Withings, avec qui jusqu’à présent je n’étais pas tendre, vient de présenter enfin un produit véritablement intéressant dans le domaine de l’internet des objets. Et (n’ayons pas peur) il s’agit d’une montre, sobrement baptisée Activité :

Withings Activité

C’est bien aujourd’hui le seul produit de ce domaine qui me paraisse avoir du sens : la technologie n’y est pas discrète, elle est effacée.

On comprend bien que le travail n’a pas été ici de faire une démo bling-bling avec de l’OLED et des alertes pop-ups frénétiques, ni d’essayer d’intégrer “tout ce qui se fait de mieux” dans un facteur forme qui tienne sur le poignet. La promesse de cette montre semble être de ne pas avoir à interférer avec votre vie et de jouer son rôle unique de montre : un accessoire de mode (quasiment le seul pour la majorité des hommes d’ailleurs).

L’effacement technologique est vraiment ici complet :

  • L’UI mécanique donnant un résumé de votre activité quotidienne (le cadran de 0 à 100) est parfaitement cohérent, puisqu’il reprend les codes horlogers de la réserve de marche (jeu de mot inclus) ;
  • L’autonomie d’une année enlève toute préoccupation de ces gadget que nous trainons dans tous les sens pendant une semaine ou deux, avant de ne plus supporter de devoir recharger une myriade de bidules tous les soirs ;
  • Le verre saphir sert lui aussi d’interface avec un capteur de vibration, qui permet de régler une alarme avec deux “taps” sur le cadran et un réglage des aiguilles ;
  • Et tous les capteurs internes de la montre communiquent en Bluetooth Low Energy avec l’interface Withings complète sur votre téléphone mobile… quand, et seulement quand, vous en aurez besoin.

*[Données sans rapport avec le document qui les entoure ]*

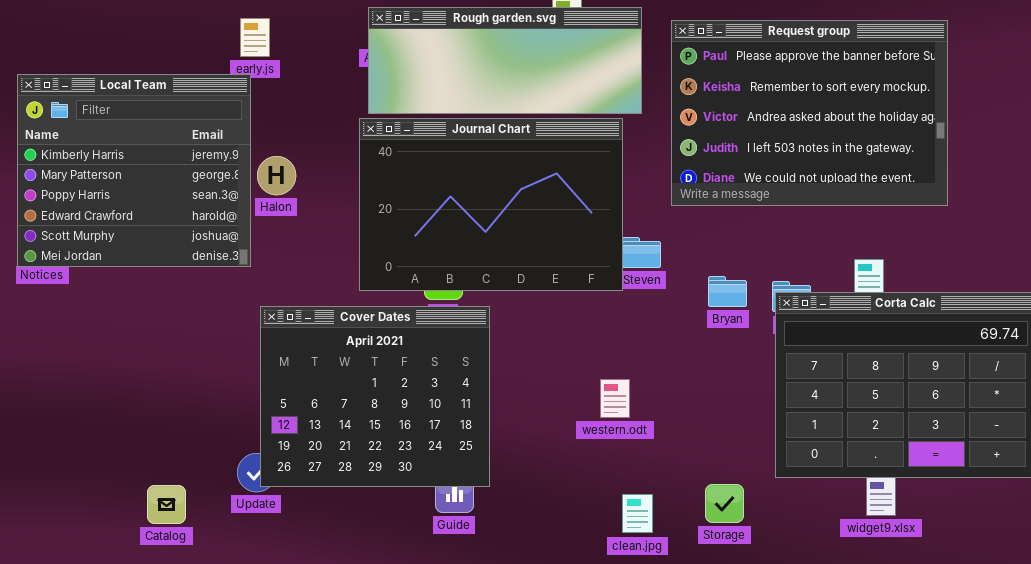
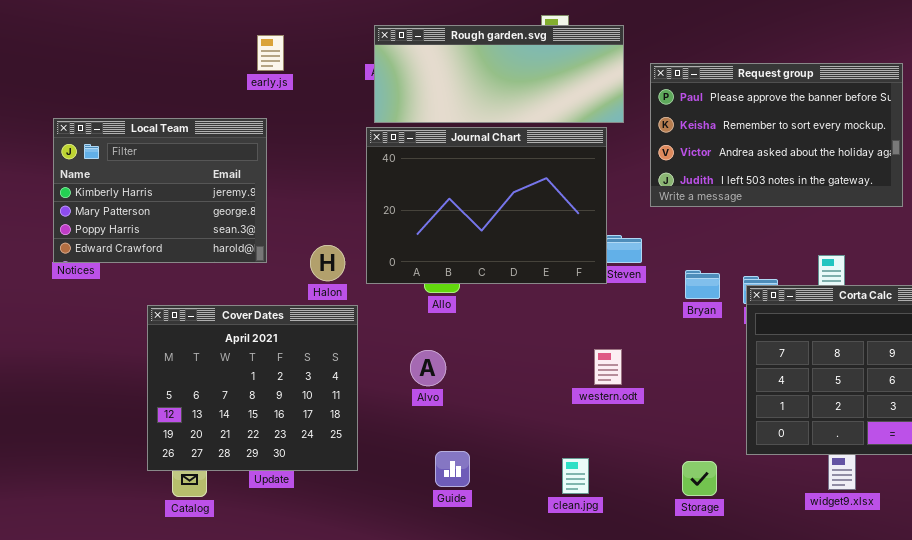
Request group: [671,20,948,206] -> [650,63,903,207], resized
Local Team: [17,74,251,267] -> [53,118,267,263], resized
Halon: [257,156,296,195] -> [310,245,345,281], moved
Cover Dates: [260,306,490,487] -> [147,305,358,471], moved
western.odt: [600,379,630,418] -> [594,349,622,385], moved
clean.jpg: [622,494,653,533] -> [562,458,589,494], moved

Au final, je ne sais pas si cette montre sera un succès, mais il est certain que comme le ZX81 a été un signal faible (mais très clair) du réel “Personal Computer”, cet objet connecté est le premier signal faible d’une maturité possible de ce qui n’était jusqu’à présent qu’un fantasme de technologues. Soit, tout le contraire de cela :

android watch

La prochaine question intéressante sera de voir qui d’autre que Withings aura suffisamment de vision pour sortir de la vallée de l’étrange technologique?